I get very exasperated with sighted people who see so little and have no appreciation for their sight. Next to life itself, your greatest physical gift is eyesight. The world does not consider you disabled unless you are in a wheel chair. Even at the veterans hospital, the blind veterans get very little attention...are expected to feel their way around, must hire someone to get them there and yet, having given your most precious sense, treated like trash. It is too late for me, but I hope the very inept Veterans Administration will treat the young warriors who are blind, better.

I never received one minute of rehabilitation training.

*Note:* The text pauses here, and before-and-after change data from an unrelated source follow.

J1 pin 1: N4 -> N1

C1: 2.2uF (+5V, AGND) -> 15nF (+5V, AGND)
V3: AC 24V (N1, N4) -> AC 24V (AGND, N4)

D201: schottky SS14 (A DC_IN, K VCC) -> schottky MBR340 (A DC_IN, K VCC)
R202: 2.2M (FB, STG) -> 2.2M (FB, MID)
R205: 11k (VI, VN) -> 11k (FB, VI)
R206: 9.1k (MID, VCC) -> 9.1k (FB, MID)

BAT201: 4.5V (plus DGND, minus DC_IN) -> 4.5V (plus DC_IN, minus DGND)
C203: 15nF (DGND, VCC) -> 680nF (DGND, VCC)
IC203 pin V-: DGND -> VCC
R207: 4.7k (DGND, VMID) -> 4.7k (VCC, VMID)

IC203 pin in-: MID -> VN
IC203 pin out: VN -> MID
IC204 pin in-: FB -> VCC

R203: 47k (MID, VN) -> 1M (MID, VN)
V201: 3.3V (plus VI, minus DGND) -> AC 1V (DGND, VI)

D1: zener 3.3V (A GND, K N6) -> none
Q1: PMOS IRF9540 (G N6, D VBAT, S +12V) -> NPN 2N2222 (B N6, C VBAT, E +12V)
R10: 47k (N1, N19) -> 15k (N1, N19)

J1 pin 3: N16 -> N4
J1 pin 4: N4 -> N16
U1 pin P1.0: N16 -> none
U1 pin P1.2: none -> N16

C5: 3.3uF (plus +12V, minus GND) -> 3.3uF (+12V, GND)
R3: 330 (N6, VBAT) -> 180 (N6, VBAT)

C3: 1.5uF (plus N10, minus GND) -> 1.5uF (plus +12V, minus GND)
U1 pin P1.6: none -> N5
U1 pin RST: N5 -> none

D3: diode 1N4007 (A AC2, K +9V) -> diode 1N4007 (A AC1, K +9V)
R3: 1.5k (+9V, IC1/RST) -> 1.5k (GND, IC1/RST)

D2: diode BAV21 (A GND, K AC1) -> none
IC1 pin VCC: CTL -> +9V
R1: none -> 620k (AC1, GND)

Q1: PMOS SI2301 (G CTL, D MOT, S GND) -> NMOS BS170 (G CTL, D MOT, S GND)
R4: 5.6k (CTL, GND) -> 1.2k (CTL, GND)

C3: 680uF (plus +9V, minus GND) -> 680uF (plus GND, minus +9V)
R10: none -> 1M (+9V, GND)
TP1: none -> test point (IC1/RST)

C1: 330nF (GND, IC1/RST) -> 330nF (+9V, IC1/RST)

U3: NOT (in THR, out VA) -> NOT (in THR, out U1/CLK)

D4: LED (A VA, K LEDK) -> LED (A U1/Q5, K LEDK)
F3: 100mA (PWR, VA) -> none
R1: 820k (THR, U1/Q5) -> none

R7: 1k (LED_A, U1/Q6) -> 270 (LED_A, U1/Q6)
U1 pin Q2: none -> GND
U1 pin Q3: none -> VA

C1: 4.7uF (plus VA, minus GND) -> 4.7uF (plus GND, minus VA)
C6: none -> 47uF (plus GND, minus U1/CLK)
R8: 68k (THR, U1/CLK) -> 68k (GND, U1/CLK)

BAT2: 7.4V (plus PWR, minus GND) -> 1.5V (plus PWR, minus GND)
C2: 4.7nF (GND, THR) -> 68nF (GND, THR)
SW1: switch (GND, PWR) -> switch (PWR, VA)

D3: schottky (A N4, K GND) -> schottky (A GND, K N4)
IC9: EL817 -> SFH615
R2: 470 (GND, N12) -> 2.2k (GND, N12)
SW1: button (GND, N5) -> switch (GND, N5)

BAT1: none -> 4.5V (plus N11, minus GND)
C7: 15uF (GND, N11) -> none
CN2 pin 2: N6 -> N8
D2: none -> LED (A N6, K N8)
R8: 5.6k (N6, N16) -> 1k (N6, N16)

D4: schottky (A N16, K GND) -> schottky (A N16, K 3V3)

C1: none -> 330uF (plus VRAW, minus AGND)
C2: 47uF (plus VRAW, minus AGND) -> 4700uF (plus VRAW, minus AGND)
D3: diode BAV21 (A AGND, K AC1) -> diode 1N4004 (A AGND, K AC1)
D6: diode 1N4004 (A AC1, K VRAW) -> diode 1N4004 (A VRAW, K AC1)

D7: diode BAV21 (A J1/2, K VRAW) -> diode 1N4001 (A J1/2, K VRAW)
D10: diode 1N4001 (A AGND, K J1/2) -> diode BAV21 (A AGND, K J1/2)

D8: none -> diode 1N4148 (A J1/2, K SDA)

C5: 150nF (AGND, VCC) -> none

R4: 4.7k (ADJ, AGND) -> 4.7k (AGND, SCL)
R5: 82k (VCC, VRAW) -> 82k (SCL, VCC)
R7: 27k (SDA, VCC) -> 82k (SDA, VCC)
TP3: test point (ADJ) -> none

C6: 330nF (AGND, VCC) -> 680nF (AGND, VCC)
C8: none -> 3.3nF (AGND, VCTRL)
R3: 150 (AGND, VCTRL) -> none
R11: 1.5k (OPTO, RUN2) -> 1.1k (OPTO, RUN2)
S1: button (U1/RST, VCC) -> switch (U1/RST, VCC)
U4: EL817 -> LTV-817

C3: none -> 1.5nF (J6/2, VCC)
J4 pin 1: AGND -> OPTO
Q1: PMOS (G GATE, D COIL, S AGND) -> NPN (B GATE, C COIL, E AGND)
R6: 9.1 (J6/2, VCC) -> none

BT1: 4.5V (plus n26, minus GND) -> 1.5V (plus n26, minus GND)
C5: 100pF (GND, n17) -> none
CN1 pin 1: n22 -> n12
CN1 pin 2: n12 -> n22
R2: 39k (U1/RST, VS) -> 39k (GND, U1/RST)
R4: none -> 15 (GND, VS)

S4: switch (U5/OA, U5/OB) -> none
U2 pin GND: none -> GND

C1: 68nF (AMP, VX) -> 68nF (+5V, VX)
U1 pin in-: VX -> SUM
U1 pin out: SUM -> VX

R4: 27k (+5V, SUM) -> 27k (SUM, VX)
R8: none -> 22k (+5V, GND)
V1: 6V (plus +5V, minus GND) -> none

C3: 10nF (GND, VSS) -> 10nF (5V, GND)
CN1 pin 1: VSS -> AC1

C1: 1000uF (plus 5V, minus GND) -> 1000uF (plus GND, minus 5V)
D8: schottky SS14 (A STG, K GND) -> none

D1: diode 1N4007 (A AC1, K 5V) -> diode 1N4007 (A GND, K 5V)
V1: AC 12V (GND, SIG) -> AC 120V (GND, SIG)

It took 30 years for me to get the utility housing allowance for disabled veterans when I had a security system put in the house since the greatest horror of a blind person is a break in or fire and as you age, falling. For 30 years, I put cement blocks behind exits. The VA obviously did not care that I would be burned in my own house...after being commissioned straight out of school, having starved through eight years of education to be able to give specialized service in an Army hospital, to then be burdened with writing stacks of letters trying to get minimum help. Delay, deny, and wait for you to die is the mantra of VA care for veterans. I have made it very clear to the trust officer who will handle my remains, I do not want one dime of government money spent on my burial, not even a flag. The worst thing that can happen to a blind person, other than dishonest employees (two young men are in prison now for writing checks on my bank account) is having people whisper around you. In traveling the world, I never allowed people to talk to me in English around people who did not understand English. Once, two friends were speaking their language which I did not understand and I said to them, “your rudeness is only exceeded by your rudeness, you know I cannot understand what you are saying, are you talking about me?” I go to a meeting, to a church, into a restaurant, and everything gets quiet. One restaurant owner told me that he did not want a handicapped customer like me in his restaurant because it made his normal customers uncomfortable.

Blind people pay taxes like everyone else but use few things for which their taxes are spent...parks, concert halls, athletic stadiums, jails, very few disabled people in prison. Most of us make our own way. I have been greatly blessed to have traveled most of the world, using my other senses, hearing the sounds of Hong Kong, smelling Tangier, and feeling the cold of Siberia. I would like to have seen my parents before they were put into the ground. I would like very much to see my two grandsons. (Both grown, one a lawyer, one an engineer) My next sight will be in heaven and I so look forward to that.

Life is what you make of it, normal or disabled. I have told many that happiness is being able to work, going to bed at night and looking forward to working the next day. The test of the man is not what he does when he is healthy, wealthy and wise, but what he does when unhealthy...disabled.